Under Dusken
- Type: free student newspaper
- School: NTNU
- Owner: Mediastud
- Founded: 1914; 112 years ago
- Headquarters: Elgesetergt. 1 7030 Trondheim, Norway
- Country: Norway
- Circulation: 10,000
- Website: underdusken.no

= Under Dusken =

Norwegian student newspaper

Under Dusken is the official student newspaper in Trondheim, Norway, with a circulation of 10,000 copies.
Founded in 1914, it is Scandinavia's oldest student newspaper, and the second largest student newspaper in Norway after Oslo's Universitas.

About 60 students work pro bono to produce a new edition of Under Dusken every third week.

The newspaper is jointly owned by Studentersamfundet i Trondhjem and Studentsamskipnaden i Trondheim through the media holding company Mediastud, which also is the publisher of Studentradioen i Trondheim (Norway's first student radio) and Student-TV (Scandinavia's oldest student television station).
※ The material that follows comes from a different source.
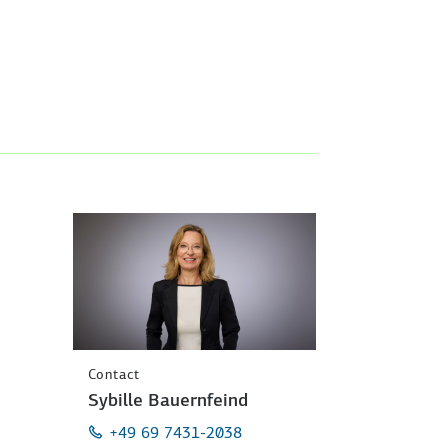
Contact
Sybille Bauernfeind
+49 69 7431-2038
The editor in chief is elected annually by the board of Mediastud. However, continuity has been ensured by electing candidates nominated by the editorial board of the newspaper.
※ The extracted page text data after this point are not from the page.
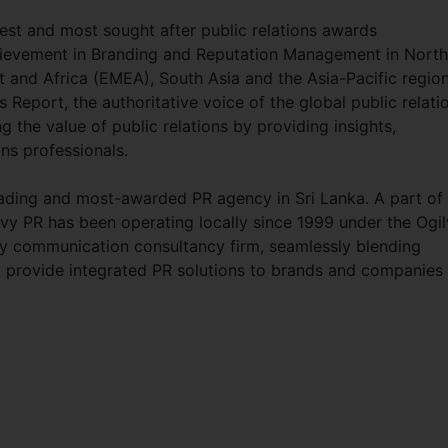
st and most sought after public relations awards
hievement in Branding and Reputation Management in North
t and Africa (EMEA), South Asia and the Asia-Pacific region
eport, the authoritative voice of the global public relati
 the value of public relations by providing insights,
ns professionals.
leading and most-awarded PR agency in Sri Lanka. A part of
lvy PR has been operating locally since 1999 under the Ogi
ary communication consultancy firm, seamlessly blending
 to provide integrated PR solutions to brands and companies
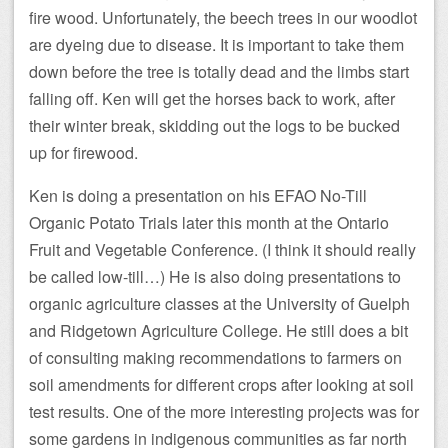
fire wood. Unfortunately, the beech trees in our woodlot
are dyeing due to disease. It is important to take them
down before the tree is totally dead and the limbs start
falling off. Ken will get the horses back to work, after
their winter break, skidding out the logs to be bucked
up for firewood.
Ken is doing a presentation on his EFAO No-Till
Organic Potato Trials later this month at the Ontario
Fruit and Vegetable Conference. (I think it should really
be called low-till…) He is also doing presentations to
organic agriculture classes at the University of Guelph
and Ridgetown Agriculture College. He still does a bit
of consulting making recommendations to farmers on
soil amendments for different crops after looking at soil
test results. One of the more interesting projects was for
some gardens in indigenous communities as far north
On 23 August 2024, Under Dusken released its own app. The application acts as an extension of the website underdusken.no. Another effort to widen its publicity was made in 2025, when Under Dusken elected to recruit a full-time admin for its social media pages.

== Software development ==
Under Dusken has since the mid 90s developed many of its own utilities. The computer department in Under Dusken has developed two content management systems, Aranea and Pegadi.

=== Pegadi ===
Pegadi is written in Java and development was started in the beginning of 1999. The system works like a word processor with note field and gives the editors the ability to see how much has been written on each article.

=== Aranea ===
Aranea is written in Java and uses technologies like JPA, Spring og Velocity. This is the CMS that serves the newspaper's website underdusken.no.